The Secret Life of Walter Mitty hits the nail on its message's head perhaps a bit strongly, but it's one we call all appreciate: Live life, guys. So it's about this shy, retiring guy who works at Life Magazine and who, seeking love and a missing photograph meant for Life's last ever cover, goes from dreamer to doer. Ben Stiller stars and directs, and gives the film a sharp photographic look, at least initially, adding movement and color as Walter starts to really live. It looks gorgeous and is definitely a feel-good film, with lots of locations and action worthy of the magazine whose aesthetic is emulated. It's not flawless, however. Seeing as the first act includes a lot of Walter's fantasies, it becomes difficult to trust the film maker when the adventure becomes real, because that adventure itself is somewhat heightened. A more cynical viewer may be in his or her rights to refuse suspension of disbelief, though the clues to the "reality" are there. But I, for one, bought into it. By turns charming, funny and touching. The DVD has too small a stills gallery, and three little featurettes on the look and sound of the piece.

I reviewed Her earlier this year, when it was in theaters, and needless to say I loved it. A second viewing this week made me more critical of the Samantha character, however, and brought a new layer to the film's exploration of relationships in the modern age.

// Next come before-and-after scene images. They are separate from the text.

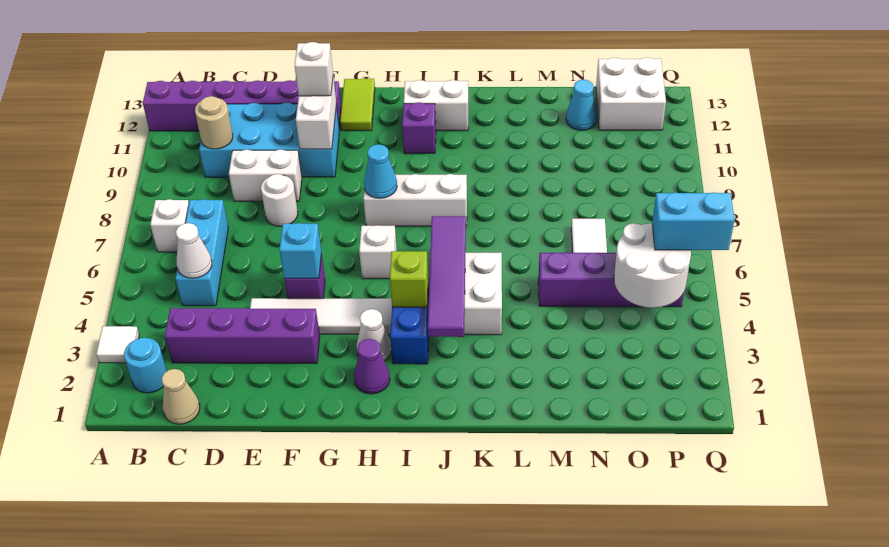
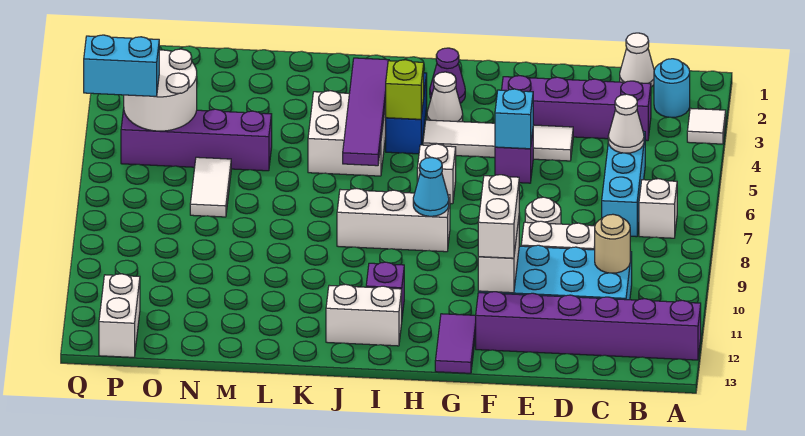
tan 1x1 cone [162,369,200,424] -> white 1x1 cone [620,33,654,87]
white 1x1 brick [295,42,333,96] -> white 1x2 brick [478,175,519,258]
lime 1x2 tile [340,79,375,131] -> purple 1x2 tile [435,314,476,373]
cyan 1x1 cone [566,80,597,130] -> none
white 2x2 brick [596,58,666,130] -> white 1x2 brick [99,274,140,357]

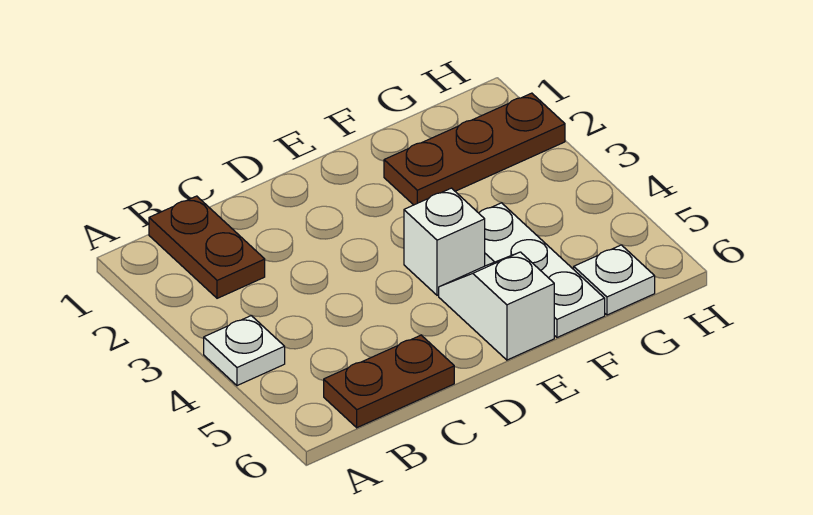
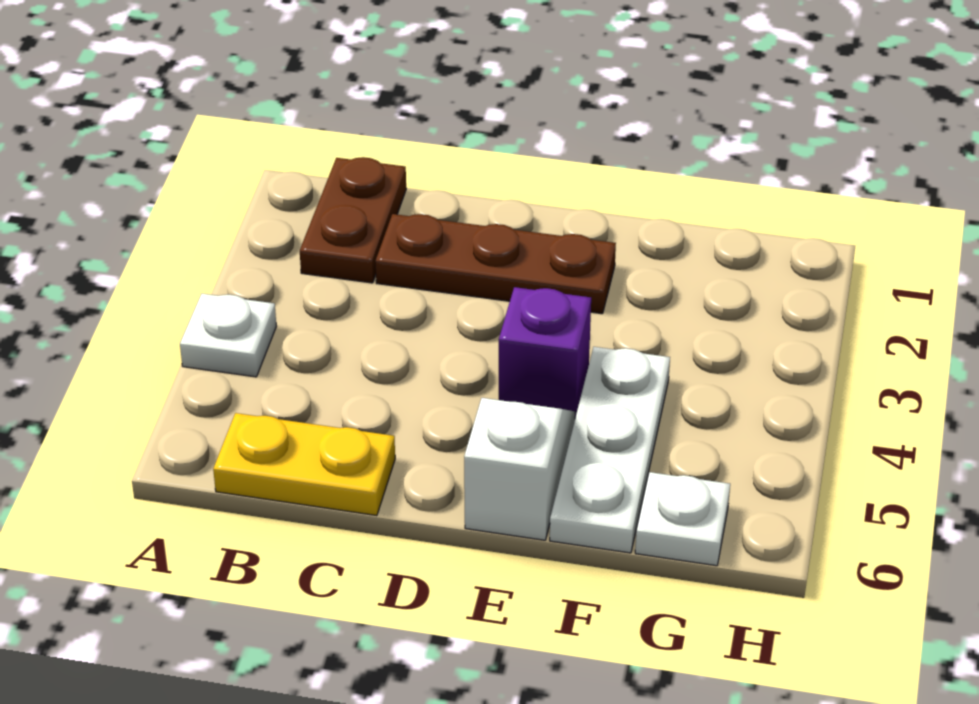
brown 1x2 plate [324,335,454,428] -> yellow 1x2 plate [213,413,395,516]
white 1x1 brick [404,188,485,295] -> purple 1x1 brick [499,287,591,418]
brown 1x3 plate [384,93,565,205] -> brown 1x3 plate moved to [375,214,616,314]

Despite the title, I first understood the film to be about HIM, and no stranger to crushing loneliness, identified with the male character, fell in love with Samantha just as he did, etc. By focusing on HER this time, I was taken by the character's intense selfishness, which makes complete sense in terms of Samantha's literal immaturity. In addition to that layer is the mirror between Samantha and Theodore's ex-wife, and between Sam and Theo themselves across relationships. It seems I'm not done seeing something new in this film, but then, it's a Spike Jonze movie. The DVD package is disappointing because I'd have liked to see more making of stuff; we only get a conversation about modern relationships by various people reacting to the film.

Hyperion to a Satyr posts this week:
V.i. Ophelia's Funeral - BBC '80


Anonymous said...

Sonuvagun, I didn't think anyone else even knew about "The Book of Life". It's one of those films that I realize isn't great, but I can't imagine any other film coming along and taking its place in my heart. Keep your eyes open for James Urbaniak (Dr. Venture) early on.

By now I'm sure you know about the surprise guest star at the end of "Her":

Siskoid said...

I'm just discovering Hartley's work. To date, it's interesting without necessarily lighting me on fire.